Dataset excerpts
BEGIN

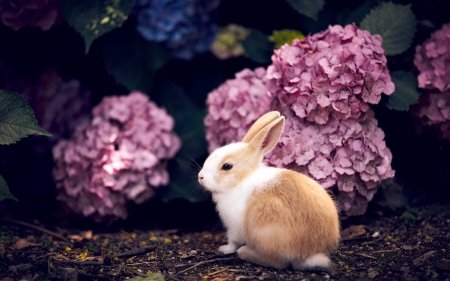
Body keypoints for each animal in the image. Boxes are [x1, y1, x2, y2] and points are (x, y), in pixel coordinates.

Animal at [199, 110, 340, 270]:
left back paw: (245, 252)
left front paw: (224, 249)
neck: (242, 179)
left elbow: (233, 242)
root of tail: (308, 253)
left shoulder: (234, 227)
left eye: (227, 166)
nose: (200, 177)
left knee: (278, 262)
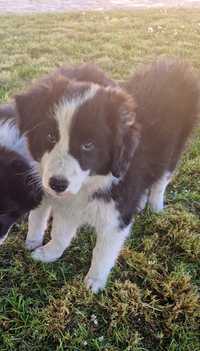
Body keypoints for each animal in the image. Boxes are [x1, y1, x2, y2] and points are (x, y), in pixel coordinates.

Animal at [15, 59, 198, 292]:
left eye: (88, 145)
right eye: (50, 136)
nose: (57, 184)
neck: (92, 181)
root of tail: (174, 63)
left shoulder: (115, 218)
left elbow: (103, 251)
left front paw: (95, 281)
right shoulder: (69, 204)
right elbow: (61, 233)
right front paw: (50, 253)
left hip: (174, 149)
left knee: (161, 180)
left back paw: (155, 206)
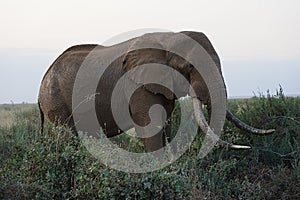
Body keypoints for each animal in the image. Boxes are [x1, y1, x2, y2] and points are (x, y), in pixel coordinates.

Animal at [38, 30, 274, 151]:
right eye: (190, 66)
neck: (167, 40)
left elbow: (166, 125)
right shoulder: (136, 85)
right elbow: (150, 127)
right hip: (55, 99)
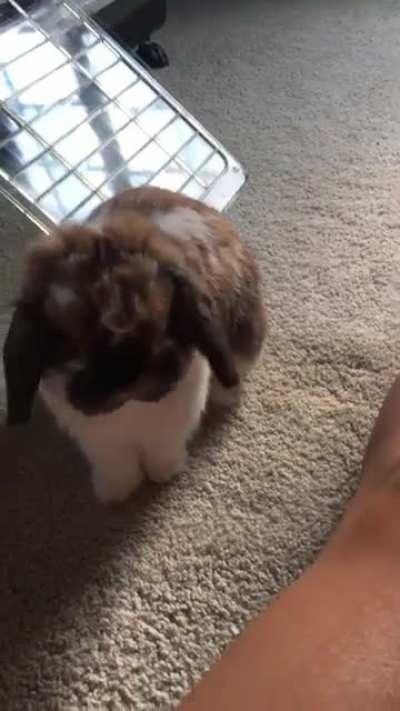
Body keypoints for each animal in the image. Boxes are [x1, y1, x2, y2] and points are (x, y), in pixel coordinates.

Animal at [3, 187, 266, 503]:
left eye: (162, 321)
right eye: (71, 341)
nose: (129, 377)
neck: (130, 406)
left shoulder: (170, 427)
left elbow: (162, 451)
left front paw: (164, 473)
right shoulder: (103, 445)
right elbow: (118, 465)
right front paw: (115, 492)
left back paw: (227, 395)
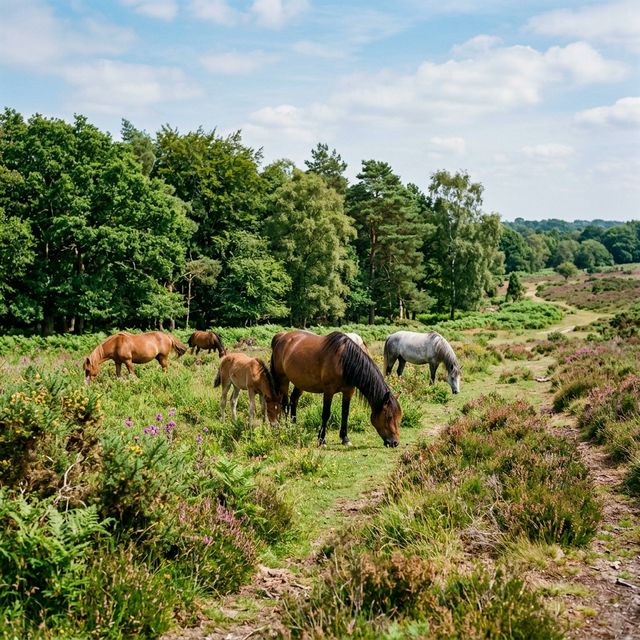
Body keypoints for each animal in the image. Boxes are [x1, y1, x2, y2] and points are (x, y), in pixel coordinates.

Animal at [270, 330, 401, 447]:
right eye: (389, 417)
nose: (394, 443)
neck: (344, 361)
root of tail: (281, 336)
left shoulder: (348, 391)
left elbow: (345, 413)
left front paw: (345, 438)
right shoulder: (329, 391)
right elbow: (326, 413)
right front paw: (321, 440)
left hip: (300, 382)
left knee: (294, 401)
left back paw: (294, 426)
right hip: (283, 380)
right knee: (285, 404)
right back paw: (287, 428)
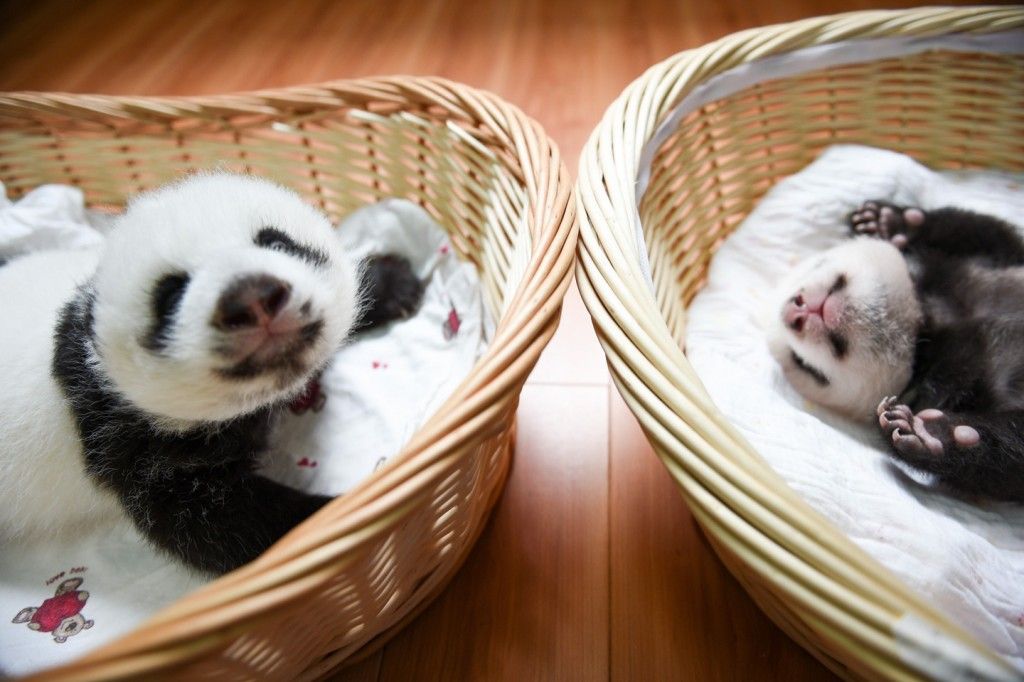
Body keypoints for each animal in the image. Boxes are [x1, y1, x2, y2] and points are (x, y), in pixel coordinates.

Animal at [0, 173, 423, 573]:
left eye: (277, 244)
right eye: (171, 294)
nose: (253, 297)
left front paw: (394, 282)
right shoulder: (124, 439)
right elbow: (210, 523)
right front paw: (337, 513)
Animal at [768, 200, 1024, 503]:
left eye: (819, 264)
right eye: (802, 364)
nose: (796, 310)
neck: (920, 328)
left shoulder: (986, 262)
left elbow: (984, 232)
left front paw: (886, 221)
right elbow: (1009, 468)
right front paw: (932, 439)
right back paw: (940, 435)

END

- _Your goal_: Can the entries above be repeated exactly, without their pictures?

- _Result_:
Body keypoints for each animal in the image. Boxes are [x1, y1, x2, y2] and points are (x, y), in pixel coordinates.

Animal at [199, 110, 340, 270]:
left back paw: (245, 252)
left front paw: (224, 249)
neck: (242, 179)
left elbow: (233, 242)
root of tail: (308, 253)
left shoulder: (234, 227)
left eye: (227, 166)
nose: (200, 177)
left knee: (278, 262)
Body keypoints for each animal in the image. Boxes are [x1, y1, x2, y2] and points are (x, y), in pixel coordinates.

Animal at [15, 59, 198, 292]:
left eye: (88, 145)
right eye: (50, 136)
nose: (57, 184)
neck: (92, 181)
root of tail: (174, 63)
left shoulder: (115, 218)
left elbow: (103, 251)
left front paw: (95, 281)
right shoulder: (69, 204)
right elbow: (61, 233)
right front paw: (50, 253)
left hip: (174, 149)
left knee: (161, 180)
left back paw: (155, 206)
Body keypoints for each animal in the image. Boxes are [x1, y1, x2, y2] and points are (x, y), in pixel coordinates.

Animal at [38, 30, 274, 151]:
right eye: (190, 66)
neck: (167, 40)
left elbow: (166, 125)
right shoulder: (136, 85)
right elbow: (150, 127)
right hip: (55, 99)
Body keypoints for each animal in the image. Boxes are [x1, y1, x2, y2] and points are (x, y), in pixel coordinates.

Animal at [3, 187, 266, 503]:
left eye: (162, 321)
right eye: (71, 341)
nose: (129, 377)
neck: (130, 406)
left shoulder: (170, 427)
left elbow: (162, 451)
left front paw: (164, 473)
right shoulder: (103, 445)
right elbow: (118, 465)
right front paw: (115, 492)
left back paw: (227, 395)
Body keypoints for each animal in the image. Boxes are [x1, y1, x2, y2] and points are (x, y), in pixel coordinates.

Animal at [270, 330, 401, 447]:
right eye: (389, 417)
nose: (394, 443)
neck: (344, 361)
root of tail: (281, 336)
left shoulder: (348, 391)
left elbow: (345, 413)
left front paw: (345, 438)
right shoulder: (329, 391)
right elbow: (326, 413)
right front paw: (321, 440)
left hip: (300, 382)
left knee: (294, 401)
left back paw: (294, 426)
right hip: (283, 380)
right knee: (285, 404)
right back paw: (287, 428)
Body keypoints for each animal in the image. Boxes are [x1, y1, x2, y2] and points are (x, y), in pixel coordinates.

Animal at [0, 173, 423, 573]:
left eye: (277, 244)
right eye: (171, 294)
nose: (253, 297)
left front paw: (394, 282)
right shoulder: (124, 439)
right elbow: (210, 523)
right front paw: (337, 513)
Animal at [768, 200, 1024, 503]:
left eye: (819, 264)
right eye: (802, 364)
nose: (796, 310)
neck: (920, 328)
left shoulder: (986, 262)
left elbow: (984, 232)
left front paw: (886, 221)
right elbow: (1009, 468)
right front paw: (932, 439)
right back paw: (940, 435)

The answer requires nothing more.